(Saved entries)
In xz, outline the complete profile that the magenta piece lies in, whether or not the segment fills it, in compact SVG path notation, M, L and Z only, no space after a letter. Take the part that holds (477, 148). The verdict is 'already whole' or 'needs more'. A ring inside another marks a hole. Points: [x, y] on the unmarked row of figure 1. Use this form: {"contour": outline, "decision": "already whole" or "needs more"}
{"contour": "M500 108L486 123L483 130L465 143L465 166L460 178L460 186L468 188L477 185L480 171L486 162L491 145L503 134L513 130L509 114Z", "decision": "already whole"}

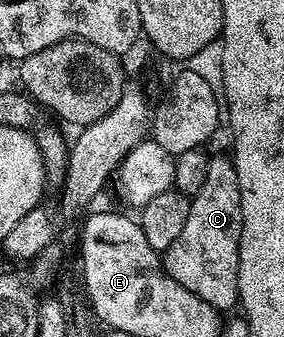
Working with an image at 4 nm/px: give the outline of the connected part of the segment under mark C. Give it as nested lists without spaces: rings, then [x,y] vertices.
[[[208,157],[205,181],[190,199],[185,228],[162,255],[164,270],[177,284],[192,287],[197,296],[226,312],[239,302],[239,241],[241,240],[241,188],[230,157]]]

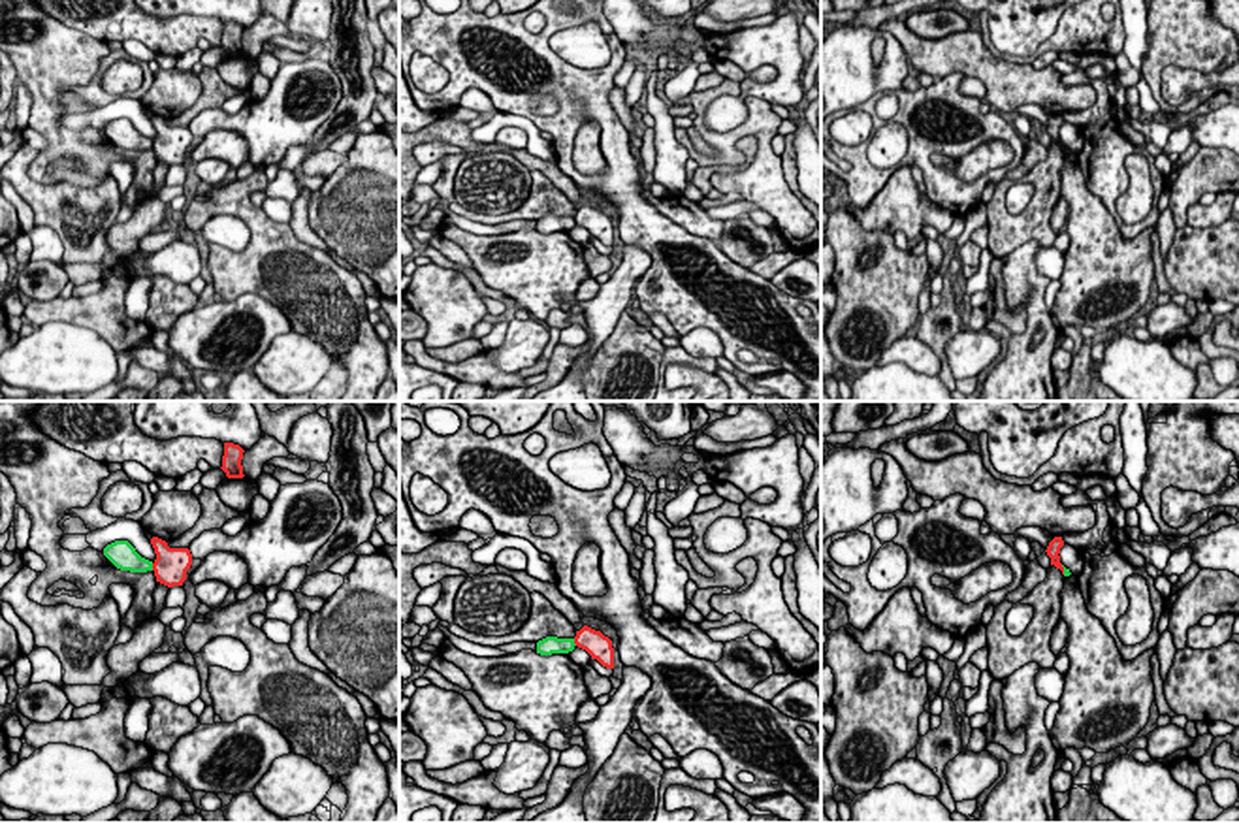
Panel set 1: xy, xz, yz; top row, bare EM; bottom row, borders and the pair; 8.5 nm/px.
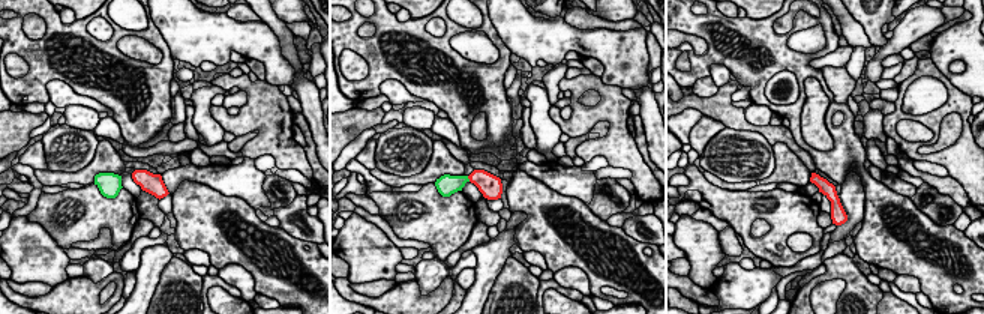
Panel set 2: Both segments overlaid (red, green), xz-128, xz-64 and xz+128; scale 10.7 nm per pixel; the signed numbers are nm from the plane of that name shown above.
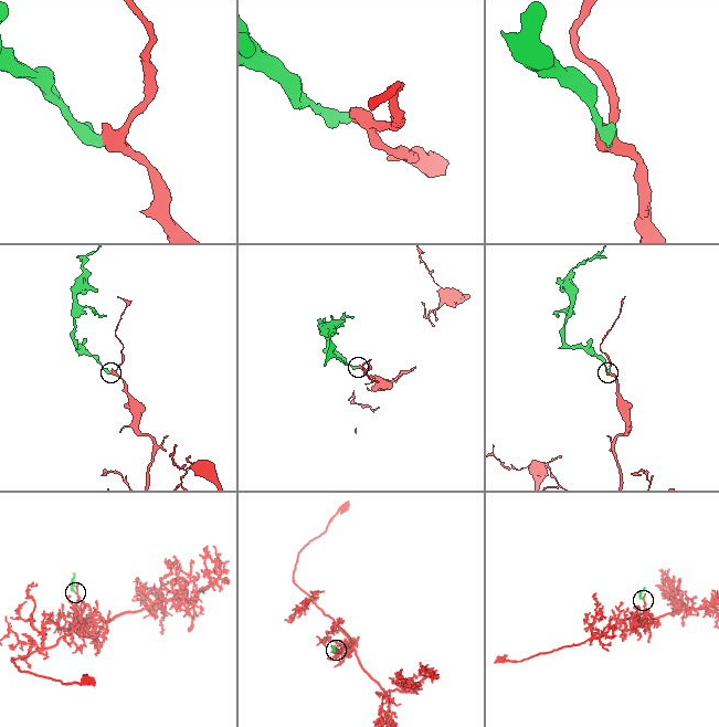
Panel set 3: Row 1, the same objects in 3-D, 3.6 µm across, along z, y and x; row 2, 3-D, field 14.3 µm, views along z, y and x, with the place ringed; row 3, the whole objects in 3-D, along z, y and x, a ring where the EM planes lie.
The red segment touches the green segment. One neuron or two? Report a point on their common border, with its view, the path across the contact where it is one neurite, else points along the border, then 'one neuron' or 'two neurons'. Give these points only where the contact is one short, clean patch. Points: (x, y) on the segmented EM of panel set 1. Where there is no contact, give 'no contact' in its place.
xy (153, 567) | along xy (151, 564), (153, 569) | two neurons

* Assignment:
Copy exactly, and only, the lines running from the one containing "Panel set 2: Both" through the final line of the data, and omit the pictures.

* Written solution:
Panel set 2: Both segments overlaid (red, green), xz-128, xz-64 and xz+128; scale 10.7 nm per pixel; the signed numbers are nm from the plane of that name shown above.
Panel set 3: Row 1, the same objects in 3-D, 3.6 µm across, along z, y and x; row 2, 3-D, field 14.3 µm, views along z, y and x, with the place ringed; row 3, the whole objects in 3-D, along z, y and x, a ring where the EM planes lie.
The red segment touches the green segment. One neuron or two? Report a point on their common border, with its view, the path across the contact where it is one neurite, else points along the border, then 'one neuron' or 'two neurons'. Give these points only where the contact is one short, clean patch. Points: (x, y) on the segmented EM of panel set 1. Where there is no contact, give 'no contact' in its place.
xy (153, 567) | along xy (151, 564), (153, 569) | two neurons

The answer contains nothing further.